South Africa, which is late in the Corona vaccination campaign and has just entered the third wave of the epidemic, announced that it has withdrawn two million vaccines from Johnson & Johnson, due to a “non-conformity problem” when manufactured in the United States.
The South African Medicines Agency (Sahpra) said in a statement that it had “taken a decision not to distribute vaccines produced from batches of unsuitable pharmaceutical ingredients.”
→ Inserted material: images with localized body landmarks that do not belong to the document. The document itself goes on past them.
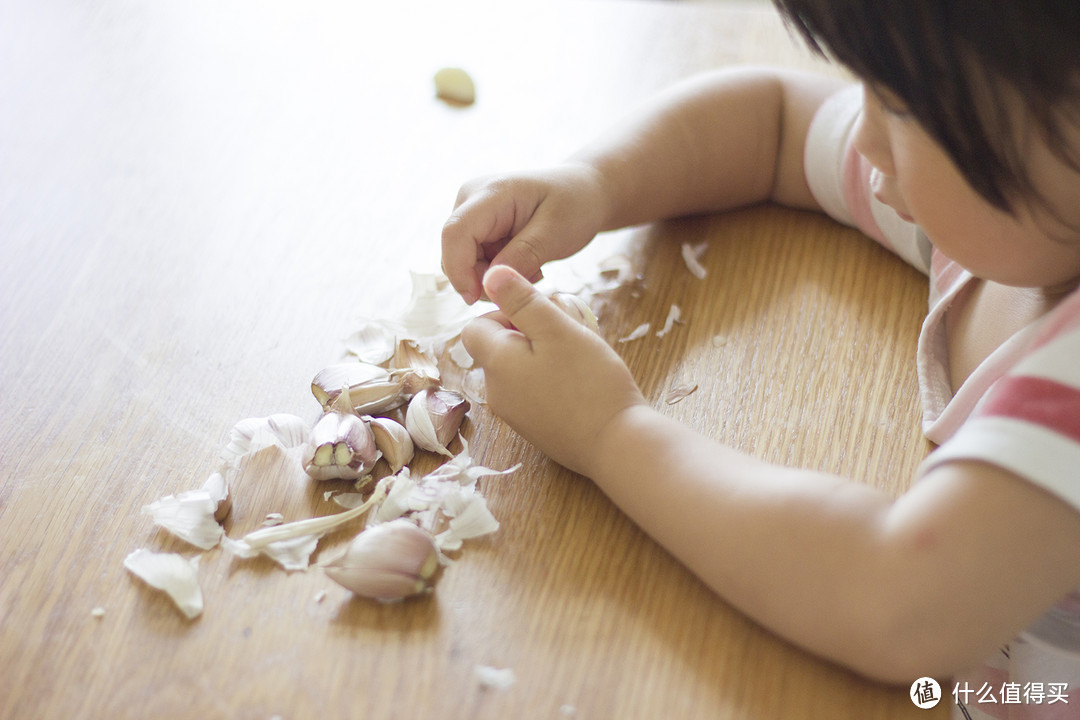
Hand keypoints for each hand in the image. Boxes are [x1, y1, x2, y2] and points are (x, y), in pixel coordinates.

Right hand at [441, 164, 607, 303]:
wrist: (583, 191)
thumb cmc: (575, 204)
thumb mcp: (556, 233)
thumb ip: (523, 256)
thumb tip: (490, 283)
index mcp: (491, 192)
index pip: (455, 233)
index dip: (458, 270)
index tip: (476, 299)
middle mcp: (471, 198)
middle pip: (455, 251)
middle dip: (482, 278)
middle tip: (530, 280)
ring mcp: (471, 212)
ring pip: (462, 261)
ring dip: (493, 277)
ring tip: (532, 269)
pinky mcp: (476, 226)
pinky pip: (473, 261)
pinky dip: (496, 272)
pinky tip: (524, 263)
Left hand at [462, 265, 645, 475]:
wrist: (617, 445)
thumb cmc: (591, 383)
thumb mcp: (558, 330)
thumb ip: (523, 300)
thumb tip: (491, 274)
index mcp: (496, 365)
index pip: (476, 327)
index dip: (505, 313)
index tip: (542, 316)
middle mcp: (497, 392)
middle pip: (499, 348)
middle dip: (531, 332)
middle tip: (569, 333)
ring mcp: (516, 415)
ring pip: (519, 369)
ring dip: (544, 354)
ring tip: (580, 356)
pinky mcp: (536, 429)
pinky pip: (533, 392)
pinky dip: (551, 379)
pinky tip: (581, 381)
And the US authorities announced that “several batches”, that is, several million doses, that were manufactured in Baltimore in the United States, and whose production stopped several weeks ago, will have to be disposed of.
mixing doses
Tests revealed that ingredients in the British AstraZeneca vaccine, made in the same factory, had been mistakenly mixed into Johnson & Johnson’s formula.
And the South African Minister of Health, Mamoloko Kobay-Ngoban, had said that his country had known a “step back in the vaccination programme”, he said that the batches in question are those that are currently stored in a high-tech laboratory in Port Elizabeth (south of the country).
The Aspen Laboratory in South Africa imports Johnson & Johnson vaccine components from this site and packages them on site.
South Africa is counting on providing 31 million doses of the single-dose Johnson & Johnson vaccine to immunize its 59 million people.
The country managed to obtain 30 million doses of the Pfizer vaccine, but this vaccine needs to be stored at very low temperatures.
Only 1 percent of the population is vaccinated
South African officials said a new shipment of 300,000 “approved” vaccines from Johnson & Johnson arrived on Tuesday.
The government had already temporarily suspended the vaccine in April, after cases of blood clots in the United States. In February, it also gave up 1.5 million doses of AstraZeneca, after doubts about its efficacy against the local mutated virus “Beta”.